Unfortunately, weight gain and menopause go hand in hand. So, if you are starting to notice some extra weight around your midsection it could be because you are starting or already going through menopause.
So, why is this happening and how can you stop it? Many women before you and many after will continue to ask these questions. There are two things occurring when you approach menopause, and these are what make weight gain and menopause inseparable. Firstly your metabolism is slowing down as you become older and less active and secondly you are experiencing hormonal changes. Both of these changes on their own can cause weight gain so putting them together means that you have twice the problem to contend with.
Unfortunately both of these changes occur between 40 to 60 years of age. This unfortunate coincidence makes it harder but not impossible to manage your changing shape during this time. Yes the odds are stacked against you, but you can break the cycle - weight gain and menopause do not have to win.
When it comes to accepting weight gain and menopause, there are two types of women. Those that put up with it and decide that they will just live with their new body, and those who fight it and change their eating habits and activity levels. I am an advocate for those who want to do something about it and it really only takes a few small lifestyle changes to make a difference.
On average, a woman can put on about 10 to 15 pounds during menopause, and unfortunately because of the hormonal changes taking place, most of this fat seems to accumulate around the abdominal area. Excess weight around the tummy is potentially very dangerous and brings with it a higher risk of contracting diabetes, heart disease and even some forms of cancer. For this reason alone you owe it to yourself to do something about it.
Increasing age, weight gain and menopause all come at once, but don't let that overwhelm you. The solution is not extreme. You don't have to go on a starvation diet or spend your entire spare time in the gym. A few simple changes to your diet and activity levels will do the trick. It may not be easy at first but the benefits far outweigh the alternatives and are well worth sticking with.
Here are just a couple of quick tips to help you manage weight gain and menopause:
Diet - Choose foods known for their fat burning properties such as green tea, beans, nuts and those high in calcium to name just a few. Watch your portions and eat small meals, frequently so that you never become hungry. Limit alcohol, refined sugars, salt and other high calorie foods. NEVER crash diet.
Frequent Exercise - Try to mix aerobic and strength exercises and aim for about 3 to 5 hours per week. Good aerobic exercises include: walking the dog; gardening; dance and fitness classes and swimming and will serve to increase your metabolism. Strength exercises such as yoga, sit-ups, crunches and leg lifts will help to build fat burning muscle and as an added bonus prevent osteoporosis.
Avoid Stress - Stress can cause your body to go into self preservation mode and store extra fat. If you live a stressful life try some relaxation techniques such as massage or yoga.
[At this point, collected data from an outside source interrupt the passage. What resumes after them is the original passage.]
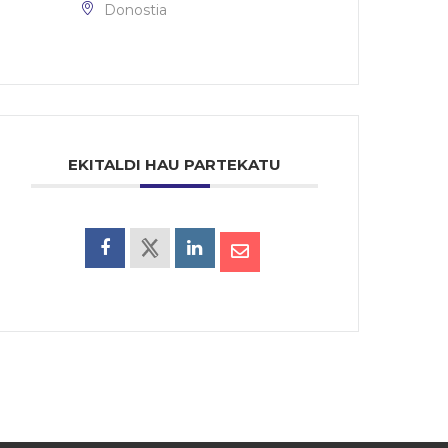
Donostia
EKITALDI HAU PARTEKATU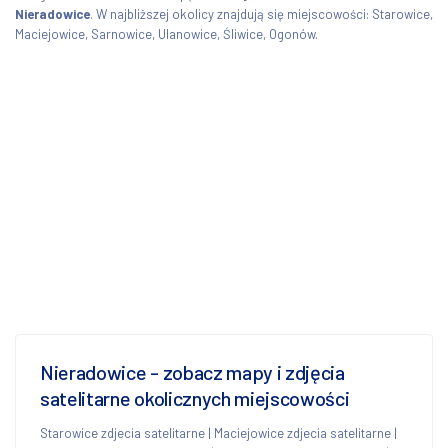
Nieradowice
. W najbliższej okolicy znajdują się miejscowości: Starowice,
Maciejowice, Sarnowice, Ulanowice, Śliwice, Ogonów.
Nieradowice - zobacz mapy i zdjęcia
satelitarne okolicznych miejscowości
Starowice zdjecia satelitarne
|
Maciejowice zdjecia satelitarne
|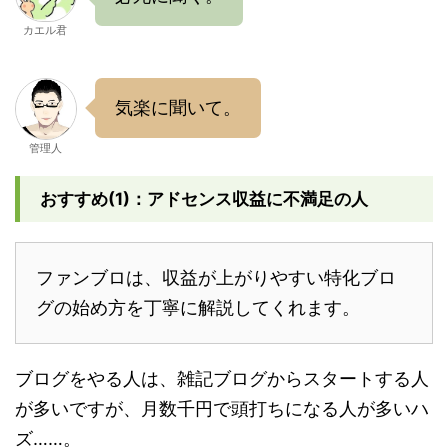
カエル君
気楽に聞いて。
管理人
おすすめ(1)：アドセンス収益に不満足の人
ファンブロは、収益が上がりやすい特化ブロ
グの始め方を丁寧に解説してくれます。
ブログをやる人は、雑記ブログからスタートする人
が多いですが、月数千円で頭打ちになる人が多いハ
ズ……。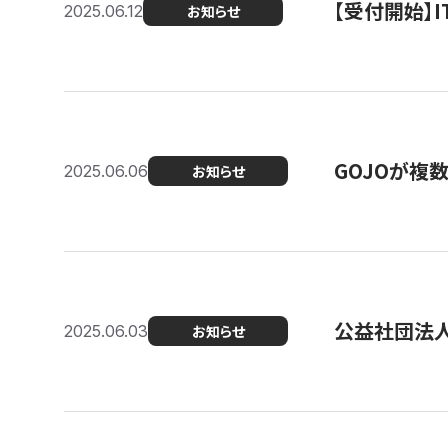
【受付開始】
2025.06.12
お知らせ
GOJOが複
2025.06.06
お知らせ
公益社団法
2025.06.03
お知らせ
Water - How many times have you heard people say drink 8 cups (64 ounces) of water per day? Have you ever wondered why? The reason simply put is that it allows your kidneys to do their job without having to call on the liver to help. When the liver, who usually metabolizes fat, has to help the kidneys, then it can't do its own job so fat gets stored unnecessarily instead.
Sorry ladies weight gain and menopause are going to happen to you, so face them head on, stay positive, make these few small changes and you will be well on your way to beating them for good.